Going to take a step back and do some research before I do anything else.

Also going to call my lawyer tomorrow. I know there's probably nothing that can be done, but just want to make sure.
jonferns
It can be fixed, just look at some of the other threads in the classics section.
beech4rd
The rust on the rear of the pass side long, the corrosion on the donut and the welded patch on the rear firewall were probably caused by rain water and battery acid washing down into the hell hole. I think you should review that area very carefully. It's difficult to get to with the engine and transmission in place, but that rust doesn't occur in isolation and you may have a poorly patched suspension console and engine shelf and that is dangerous. But the rest of the car is pretty, the interior is great looking- does it have the corduroy seat inserts?- and the front and rear trunks seem to be in good shape. You have a 2.0L engine and lots of appearance group items- does the car have sway bars? This is probably worth fixing, unless you paid more than $10k for the car.
Chris
Slick914
The car is a nicely optioned 73 2.0. Yes, it came with corduroy seat inserts and it does have factory sway bars. Also has rear defrost as well.
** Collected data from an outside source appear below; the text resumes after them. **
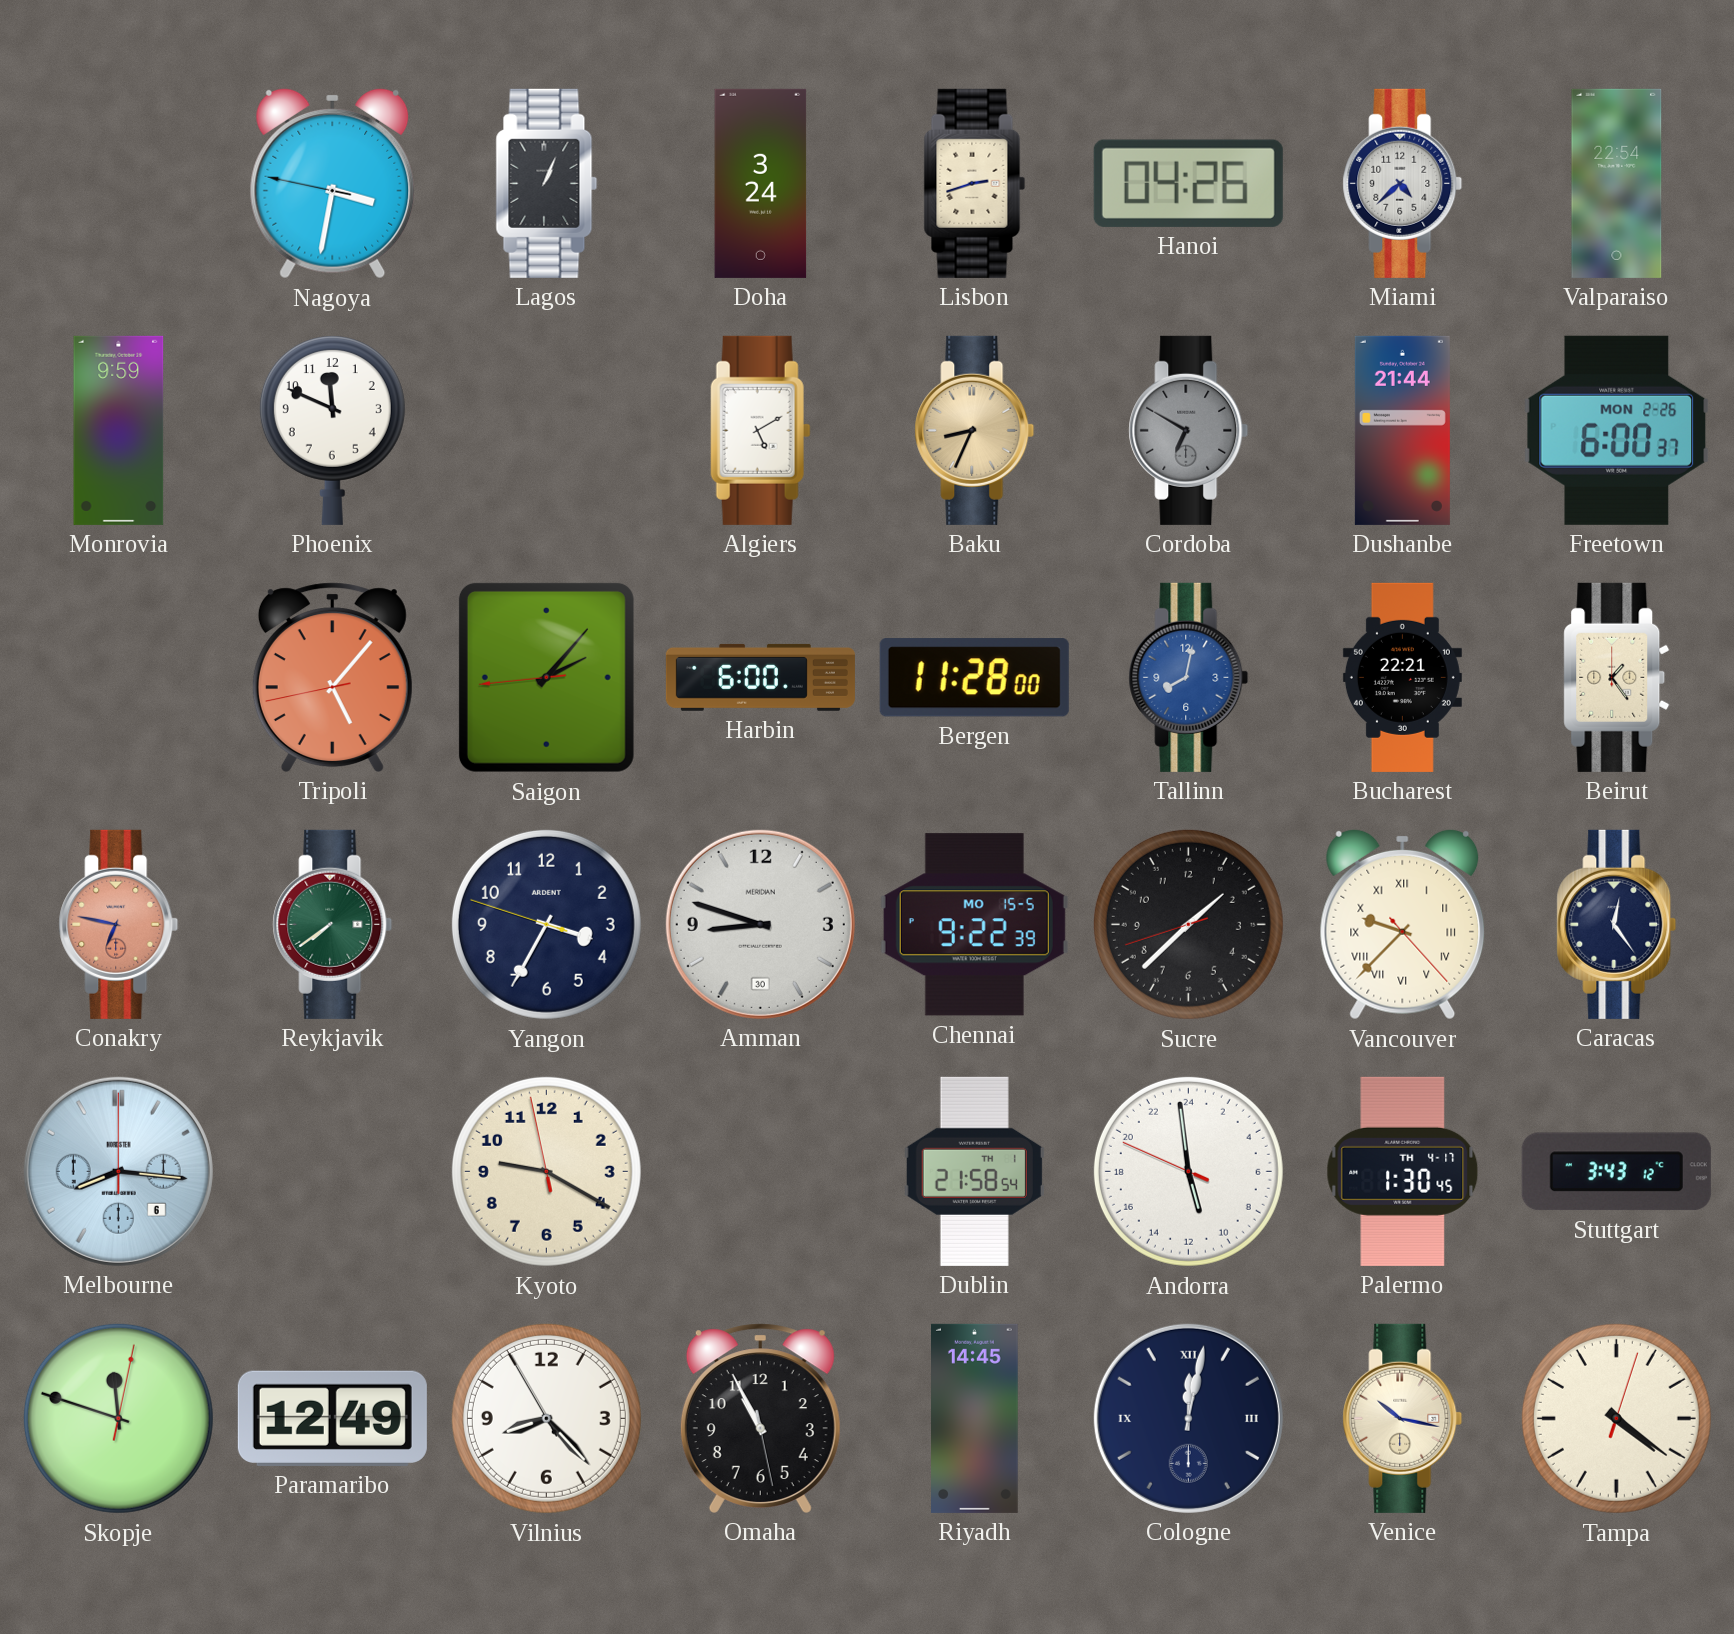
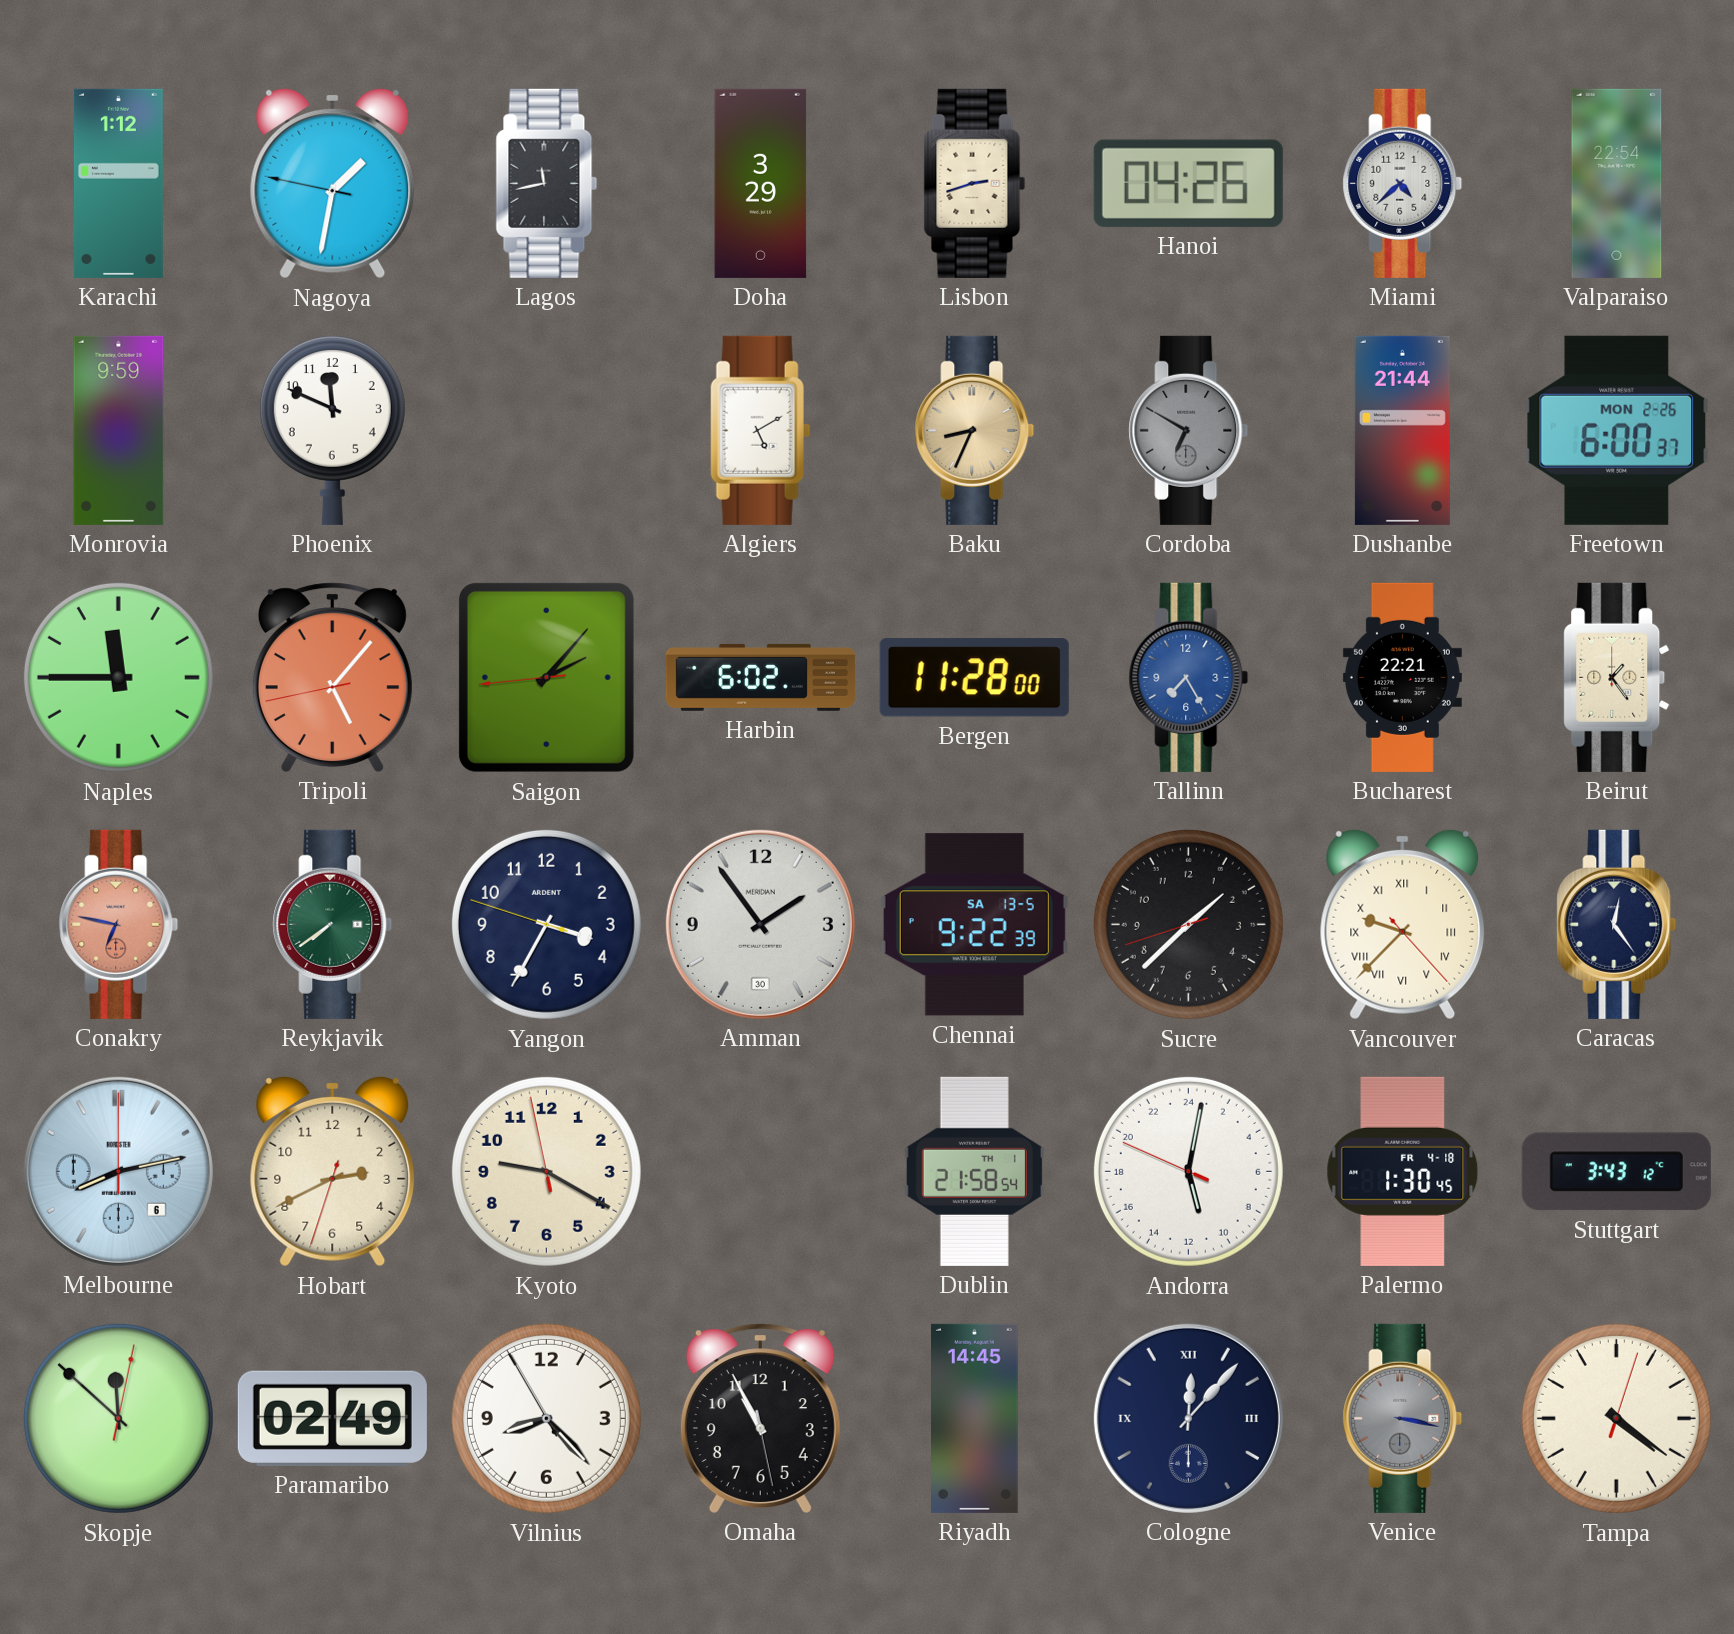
Karachi: none -> 1:12
Nagoya: 3:31 -> 1:31
Lagos: 1:04 -> 11:43
Doha: 3:24 -> 3:29
Naples: none -> 11:45
Harbin: 6:00 -> 6:02
Tallinn: 8:02 -> 7:25
Amman: 8:48 -> 1:54
Chennai date: MO 15-5 -> SA 13-5
Melbourne: 8:16 -> 8:13
Hobart: none -> 2:40
Andorra: 10:58 -> 11:01
Palermo date: TH 4-17 -> FR 4-18
Skopje: 11:48 -> 11:52
Paramaribo: 12:49 -> 02:49
Cologne: 12:02 -> 12:07
Venice: 10:17 -> 3:17
Venice dial: cream -> grey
I might end up dropping the engine and trans to check things out. Like you said, the hell hole area probably was rotted away. Who knows what kind of repair was done in that area.
IronHillRestorations
The other thing to consider is the age of the repair work. Sure it's not a pretty job, but good repair parts haven't always been available.
charliew
Bottom of both sides of the quarterpanels looks to be cracked or filler coming loose. Try to get a 914 guy with experience at replacing those areas to look at your car. The triangles missing says they were either rusted out and removed or the outer long was replaced back to the jack points. Look at the front of the ol and see if you can see a joint were it was put on. Restoration design makes a outer cover ol panel that goes up the rear. It might be hard to install with the rear quarter on but they say it can be done. Check to see if the door gaps are where they should be before you start removing too much. You don't seem to need to replace the entire ol but you also don't know what the stuff under it looks like either. Has this always been a ohio car? They only good thing is that the top side looks good and the bottom doesn't have to be color matched it just needs to be sound. It does look like a good project and you will really know the 914 when you are through if you stick it out. Hope you've got a big garage.